Please duplicate the forum post on inserting a pullquote between paragraphs with preg_replace below, word for word.

::: Reading text :::

How do I use preg_replace to insert text string between 3rd and 4th paragraph?

I’m trying to figure out how to create a common newspaper device called a ‘pullquote’ in a WordPress post. (But this isn’t strictly a WordPress question; it’s more a generic Regex question.) I have a tag to surround the text in the post. I want to copy the text between the tags (which I know how to do) and the insert it between the 3rd and 4th instances of the p tags in the post.

The function below, finds the text and strips out the tags, but simply prepends the matched text to the beginning. I need help with targeting the 3rd/4th paragraph

Read More

OR… maybe I’m thinking about this wrong. Perhaps there is some way to target the elements as one can do with jQuery nth-child?

::: Dataset excerpt :::

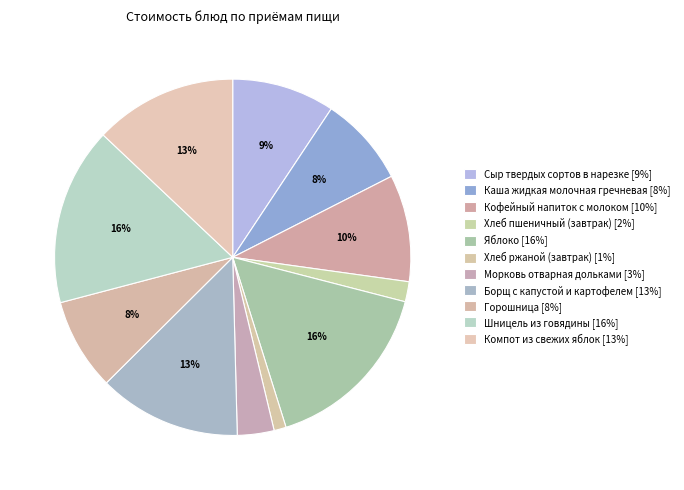

To the nearest percent, what is the difference between the Шницель из говядины and Каша жидкая молочная гречневая slice percentages?

8%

:::

### The answer
How do I use preg_replace to insert text string between 3rd and 4th paragraph?

I’m trying to figure out how to create a common newspaper device called a ‘pullquote’ in a WordPress post. (But this isn’t strictly a WordPress question; it’s more a generic Regex question.) I have a tag to surround the text in the post. I want to copy the text between the tags (which I know how to do) and the insert it between the 3rd and 4th instances of the p tags in the post.

The function below, finds the text and strips out the tags, but simply prepends the matched text to the beginning. I need help with targeting the 3rd/4th paragraph

Read More

OR… maybe I’m thinking about this wrong. Perhaps there is some way to target the elements as one can do with jQuery nth-child?